## YOUR OBJECTIVE:
Carry none of the pictures over; write out the complete data exactly.

## RECORDS FOR THIS EXERCISE:
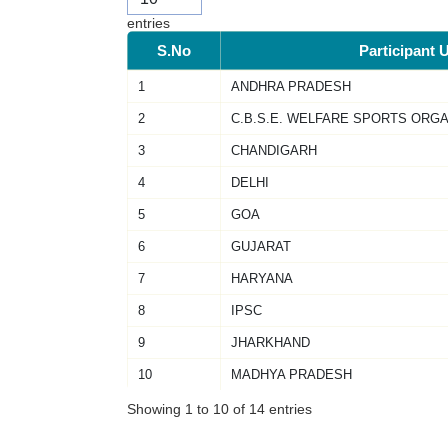
entries
S.No
Participant U
1
ANDHRA PRADESH
2
C.B.S.E. WELFARE SPORTS ORGA
3
CHANDIGARH
4
DELHI
5
GOA
6
GUJARAT
7
HARYANA
8
IPSC
9
JHARKHAND
10
MADHYA PRADESH
Showing 1 to 10 of 14 entries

## EXERCISE OUTPUT:
entries
S.No
Participant U
1
ANDHRA PRADESH
2
C.B.S.E. WELFARE SPORTS ORGA
3
CHANDIGARH
4
DELHI
5
GOA
6
GUJARAT
7
HARYANA
8
IPSC
9
JHARKHAND
10
MADHYA PRADESH
Showing 1 to 10 of 14 entries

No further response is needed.